From Mumbai, Gokhale moved to Pune and here again she worked in various hospitals, private clinics and set up her consulting room and a eight-bed hospital, putting to use her medical experience and homegrown common sense. “During my first delivery, a nurse told me to bring ‘toop’ or ghee from home, because it could have been adulterated in the nursing home I was admitted to. In those days, nursing homes used to serve meals for the new mothers. That was one lesson I didn’t forget. So when I started my hospital, I would make toop at home and hand over those jars to the new moms, so that the staff couldn’t pilfer it. In my family, special meals were served for new mothers — meals which included ghee, lime pickle, varan (dal) and Ambemohar rice, haaliv ladoos etc (ladoos made from garden cress seeds). I ensured that my patients got all this. When I was a visiting doctor in Rajgurunagar’s health centre, managed by Bombay Mother and Children’s Welfare, I would do my vegetable shopping in the wholesale market at Chakan and use them in cooking meals for the patients. I would marinate lime pickle for a year and so on,” says Gokhale.

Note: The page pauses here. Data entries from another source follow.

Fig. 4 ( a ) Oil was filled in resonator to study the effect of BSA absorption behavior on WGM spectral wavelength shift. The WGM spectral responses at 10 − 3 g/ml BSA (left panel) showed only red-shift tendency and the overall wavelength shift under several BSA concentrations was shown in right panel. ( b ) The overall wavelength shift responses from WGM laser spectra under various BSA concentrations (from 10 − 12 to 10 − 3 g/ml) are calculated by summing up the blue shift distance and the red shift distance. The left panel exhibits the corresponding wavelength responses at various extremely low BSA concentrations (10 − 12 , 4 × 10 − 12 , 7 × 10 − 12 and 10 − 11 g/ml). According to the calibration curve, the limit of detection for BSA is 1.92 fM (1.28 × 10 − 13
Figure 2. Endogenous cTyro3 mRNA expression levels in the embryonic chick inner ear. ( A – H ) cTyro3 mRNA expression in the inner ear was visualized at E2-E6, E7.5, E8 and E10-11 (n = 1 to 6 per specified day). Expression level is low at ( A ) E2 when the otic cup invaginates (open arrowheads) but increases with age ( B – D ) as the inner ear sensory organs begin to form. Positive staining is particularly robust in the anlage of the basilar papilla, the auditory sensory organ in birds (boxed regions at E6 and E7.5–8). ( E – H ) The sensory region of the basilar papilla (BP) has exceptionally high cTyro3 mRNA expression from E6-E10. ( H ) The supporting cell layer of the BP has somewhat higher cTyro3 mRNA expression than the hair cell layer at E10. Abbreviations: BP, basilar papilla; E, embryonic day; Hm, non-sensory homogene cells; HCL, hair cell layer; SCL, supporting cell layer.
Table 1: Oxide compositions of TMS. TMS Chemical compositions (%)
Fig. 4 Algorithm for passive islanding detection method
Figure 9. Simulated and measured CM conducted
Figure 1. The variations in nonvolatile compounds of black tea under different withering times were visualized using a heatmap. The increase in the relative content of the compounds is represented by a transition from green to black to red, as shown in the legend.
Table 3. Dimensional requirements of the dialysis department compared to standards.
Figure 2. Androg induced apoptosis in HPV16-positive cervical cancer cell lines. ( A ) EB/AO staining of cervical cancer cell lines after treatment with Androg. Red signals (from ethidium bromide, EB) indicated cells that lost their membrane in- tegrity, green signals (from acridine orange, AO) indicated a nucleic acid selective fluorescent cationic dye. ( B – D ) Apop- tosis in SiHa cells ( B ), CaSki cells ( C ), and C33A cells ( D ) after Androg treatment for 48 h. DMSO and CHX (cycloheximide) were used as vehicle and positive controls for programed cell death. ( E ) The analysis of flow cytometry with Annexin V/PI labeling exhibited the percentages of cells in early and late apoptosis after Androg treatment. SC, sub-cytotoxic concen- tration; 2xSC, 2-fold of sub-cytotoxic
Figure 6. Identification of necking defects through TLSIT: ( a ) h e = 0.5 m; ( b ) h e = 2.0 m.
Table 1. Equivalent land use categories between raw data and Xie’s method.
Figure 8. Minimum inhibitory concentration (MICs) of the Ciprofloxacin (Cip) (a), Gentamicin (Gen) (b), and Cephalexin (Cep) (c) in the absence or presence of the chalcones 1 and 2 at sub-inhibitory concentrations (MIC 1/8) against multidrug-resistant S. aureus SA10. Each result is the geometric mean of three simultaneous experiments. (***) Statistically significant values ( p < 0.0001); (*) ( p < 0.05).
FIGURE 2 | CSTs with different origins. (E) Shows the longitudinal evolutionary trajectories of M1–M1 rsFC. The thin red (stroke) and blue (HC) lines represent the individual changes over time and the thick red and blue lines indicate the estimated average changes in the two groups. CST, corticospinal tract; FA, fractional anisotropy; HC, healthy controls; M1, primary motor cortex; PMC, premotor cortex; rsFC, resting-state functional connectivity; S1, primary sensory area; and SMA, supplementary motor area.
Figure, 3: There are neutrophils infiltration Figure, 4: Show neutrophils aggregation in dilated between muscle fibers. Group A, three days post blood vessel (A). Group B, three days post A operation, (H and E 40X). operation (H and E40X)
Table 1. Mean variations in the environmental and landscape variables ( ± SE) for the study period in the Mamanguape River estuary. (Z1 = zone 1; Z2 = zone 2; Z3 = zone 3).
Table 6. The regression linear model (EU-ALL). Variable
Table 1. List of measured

On medicines and treatment, she says that the discovery of antibiotics was truly a life-saver and made surgeries easy. “Infertility amongst women and men was a problem even then. When such cases would come to me, I would first send the husband to undergo a few tests. I would encourage artificial insemination of women with their husband’s semen. As far as surgeries were concerned, antibiotics made our work easy. I believe in ‘prevention is better than cure’,” she adds.
Now, she prefers to concentrate her energies on knitting, and solving sudokus and crosswords. “My mobility is limited now because I need a walker. But my brain and hands work. So I spend my time knitting, making mobile covers and sling purses,” she says with a wide smile.